== Material shown ==
§ §

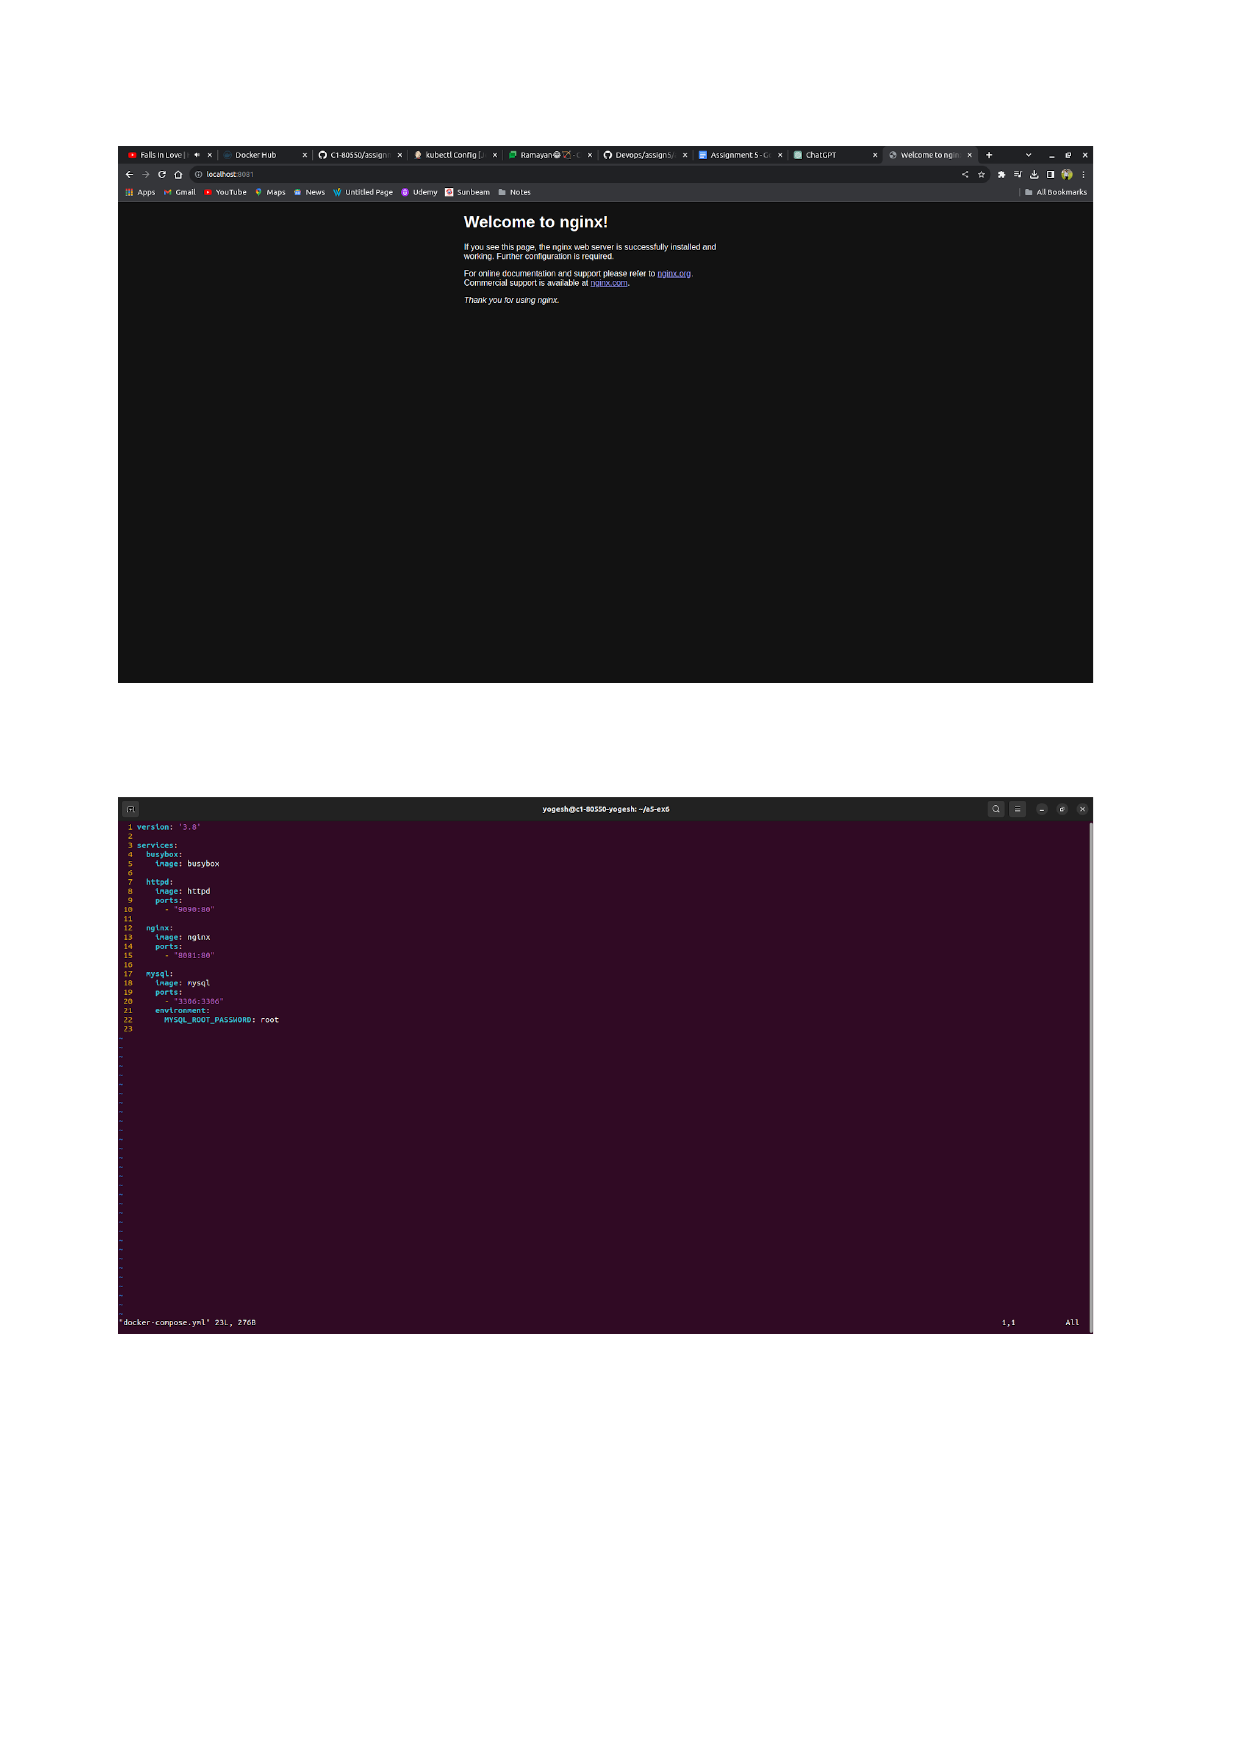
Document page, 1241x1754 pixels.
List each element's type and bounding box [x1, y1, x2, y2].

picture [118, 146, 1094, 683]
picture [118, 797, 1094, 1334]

§ §

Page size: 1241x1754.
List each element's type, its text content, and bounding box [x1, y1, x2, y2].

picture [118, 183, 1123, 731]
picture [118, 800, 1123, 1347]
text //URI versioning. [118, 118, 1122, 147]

§ §

== Problem requirements ==
In the material, reproduce the lines starting at the one containing "Page size: 1241x1754." and ending at the one containing "text //URI versioning. [118, 118, 1122, 147]", with "bounding box" substituted by "enclosing rectangle" and everything else unchanged.

== Answer ==
Page size: 1241x1754.
List each element's type, its text content, and enclosing rectangle [x1, y1, x2, y2].

picture [118, 183, 1123, 731]
picture [118, 800, 1123, 1347]
text //URI versioning. [118, 118, 1122, 147]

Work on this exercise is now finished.